- _Tasks for this exercise_
1. In the Kinect Star Wars article, who served as lead producer on the game?
2. Extend the Kinect Star Wars article past its final sentence, keeping its formal encyclopedic style.

- _Supplied text_
:::

- European cover art
- Developer: Terminal Reality
- Publishers: LucasArts Microsoft Studios
- Producer: Craig Derrick
- Composers: Gordy Haab Kyle Newmaster
- Series: Star Wars
- Platform: Xbox 360
- Release: WW: April 3, 2012;
- Genre: Action
- Modes: Single-player, multiplayer

= Kinect Star Wars =

2012 video game

Kinect Star Wars is a 2012 Star Wars video game developed by Terminal Reality and published by LucasArts and Microsoft Studios for the Xbox 360 that uses the Kinect motion peripheral. The game features four game modes: "Jedi Destiny", the primary game mode; podracing; Rancor Rampage; and Galactic Dance-off. In Jedi Destiny, players assume the role models of Jedi Padawans as they wield their lightsabers and use the Force to attack enemies mostly from the prequel trilogy using gestures. Podracing is a race-based game mode, Rancor Rampage is a destruction-based game mode, and Galactic Dance-off is a dance-based game mode similar to the Dance Central series.

Microsoft Studios had planned to make a Star Wars game that utilizes the Kinect since the early development of the motion-sensing system. The game was formally announced at E3 2011 and released worldwide on April 3, 2012. It was the last game to be published by LucasArts before The Walt Disney Company halted all internal development at the company a year later. Craig Derrick served as lead producer on the game. Kinect Star Wars received generally mixed reviews.

==Gameplay==
Kinect Star Wars features four subgames. In its primary mode, known as Jedi Destiny: Dark Side Rising, players take control of one of multiple Jedi Padawans. Using the Kinect, the player uses their hands to wield a lightsaber in combat. Players also can lift and throw objects with the Force using specific gestures. The story takes place during the prequel trilogy timeline of the Star Wars universe, beginning shortly after Star Wars: Episode I – The Phantom Menace and concluding with the events of Star Wars: Episode III – Revenge of the Sith. Body movement to control vehicles in specific sections of this mode. A second Jedi-centric mode, Duels of Fate, allows players to experience one-on-one duels with characters from the Jedi Destiny campaign as well as famous Star Wars villains such as Darth Vader.

:::

- _Dataset entries_

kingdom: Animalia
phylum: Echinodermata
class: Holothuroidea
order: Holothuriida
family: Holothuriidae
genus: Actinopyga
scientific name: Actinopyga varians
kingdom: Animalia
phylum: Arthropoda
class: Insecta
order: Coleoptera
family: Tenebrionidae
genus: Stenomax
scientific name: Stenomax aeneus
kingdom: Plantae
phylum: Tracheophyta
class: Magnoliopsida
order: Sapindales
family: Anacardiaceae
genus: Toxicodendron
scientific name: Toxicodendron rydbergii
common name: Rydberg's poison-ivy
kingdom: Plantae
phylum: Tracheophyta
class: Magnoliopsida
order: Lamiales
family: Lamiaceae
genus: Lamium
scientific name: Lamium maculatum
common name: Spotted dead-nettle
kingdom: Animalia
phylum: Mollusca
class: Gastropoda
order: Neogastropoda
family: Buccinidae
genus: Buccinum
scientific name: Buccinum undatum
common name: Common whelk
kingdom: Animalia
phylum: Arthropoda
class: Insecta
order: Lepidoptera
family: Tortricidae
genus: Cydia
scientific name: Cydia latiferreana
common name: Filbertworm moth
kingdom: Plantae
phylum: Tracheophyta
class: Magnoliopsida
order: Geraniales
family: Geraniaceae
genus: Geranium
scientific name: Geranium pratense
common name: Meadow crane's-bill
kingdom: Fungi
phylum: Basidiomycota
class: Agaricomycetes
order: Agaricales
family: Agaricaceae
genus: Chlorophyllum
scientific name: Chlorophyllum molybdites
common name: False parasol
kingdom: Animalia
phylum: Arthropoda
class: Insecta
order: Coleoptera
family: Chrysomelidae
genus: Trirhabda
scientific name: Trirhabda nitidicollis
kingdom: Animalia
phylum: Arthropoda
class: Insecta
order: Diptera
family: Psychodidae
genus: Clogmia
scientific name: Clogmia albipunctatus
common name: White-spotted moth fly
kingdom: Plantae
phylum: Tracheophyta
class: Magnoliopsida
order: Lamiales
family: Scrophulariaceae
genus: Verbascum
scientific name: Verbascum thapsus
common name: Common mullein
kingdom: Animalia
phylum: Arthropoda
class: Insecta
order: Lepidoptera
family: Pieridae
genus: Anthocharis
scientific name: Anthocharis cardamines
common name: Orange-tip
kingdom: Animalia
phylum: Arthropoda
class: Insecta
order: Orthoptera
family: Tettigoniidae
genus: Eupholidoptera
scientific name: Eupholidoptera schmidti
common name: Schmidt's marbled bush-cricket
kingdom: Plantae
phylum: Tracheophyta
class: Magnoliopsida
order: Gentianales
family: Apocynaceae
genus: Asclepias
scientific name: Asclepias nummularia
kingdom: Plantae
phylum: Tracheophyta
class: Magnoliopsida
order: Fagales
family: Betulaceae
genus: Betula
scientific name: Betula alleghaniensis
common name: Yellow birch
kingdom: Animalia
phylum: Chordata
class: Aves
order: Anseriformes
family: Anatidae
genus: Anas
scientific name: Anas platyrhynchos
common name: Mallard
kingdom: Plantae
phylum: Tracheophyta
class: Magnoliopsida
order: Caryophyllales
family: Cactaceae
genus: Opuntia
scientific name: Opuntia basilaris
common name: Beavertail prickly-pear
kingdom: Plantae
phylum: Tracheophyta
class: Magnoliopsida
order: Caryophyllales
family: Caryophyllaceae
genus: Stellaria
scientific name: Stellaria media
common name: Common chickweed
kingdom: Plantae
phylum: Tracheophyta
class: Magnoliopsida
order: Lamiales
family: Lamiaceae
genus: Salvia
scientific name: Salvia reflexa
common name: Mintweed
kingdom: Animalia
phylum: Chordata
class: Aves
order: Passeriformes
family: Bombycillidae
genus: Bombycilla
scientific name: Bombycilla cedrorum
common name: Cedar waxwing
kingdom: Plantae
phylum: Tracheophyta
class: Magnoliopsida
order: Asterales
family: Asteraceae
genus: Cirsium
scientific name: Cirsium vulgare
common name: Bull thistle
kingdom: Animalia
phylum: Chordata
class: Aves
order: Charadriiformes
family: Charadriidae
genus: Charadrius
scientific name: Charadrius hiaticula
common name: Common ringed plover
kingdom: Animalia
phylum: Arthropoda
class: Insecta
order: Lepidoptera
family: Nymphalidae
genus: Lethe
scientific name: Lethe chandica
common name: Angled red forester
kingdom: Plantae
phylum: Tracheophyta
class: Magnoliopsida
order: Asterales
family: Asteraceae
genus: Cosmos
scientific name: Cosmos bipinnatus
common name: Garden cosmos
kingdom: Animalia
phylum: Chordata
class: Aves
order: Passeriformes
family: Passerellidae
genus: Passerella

:::

- _Answers to the exercises_
1. Craig Derrick

2.
The game's podracing utilizes the Kinect to simulate the dual throttle controls on podracers. Players extend arms fully to operate at full speed, and retract their arm to throttle back on one or both engines. Multiple courses are offered. Rancor Rampage, the game's third mode, allows players to control one of multiple species of rancor which are let loose in various Star Wars locales. Arm movements synchronize between the player and their rancor, and players can execute special attacks in this destruction-based game mode.

The final game mode in Kinect Star Wars is Galactic Dance-off. Here players control one of several famous Star Wars characters through the use of the Kinect. Gameplay is a combination of Dance Central series and Just Dance in which players must dance in synchronization with the on-screen character. Cues to upcoming dance moves are shown to the player to ensure they can stay in synchronization with the character. The song selection consists of parodies with title and lyrics rewritten in a Star Wars theme. For example, Gwen Stefani's "Hollaback Girl" is rewritten as "Hologram Girl", and Village People's "Y.M.C.A." is rewritten as "Empire Today", while Jason Derulo's "Ridin' Solo" is rewritten as "I'm Han Solo". Dance locales are themed to the character and a particular moment for them in the Star Wars saga story; for example, Princess Leia's dance takes place in front of Jabba the Hutt, and Han Solo's dance takes place in the carbon-freezing chamber on Bespin.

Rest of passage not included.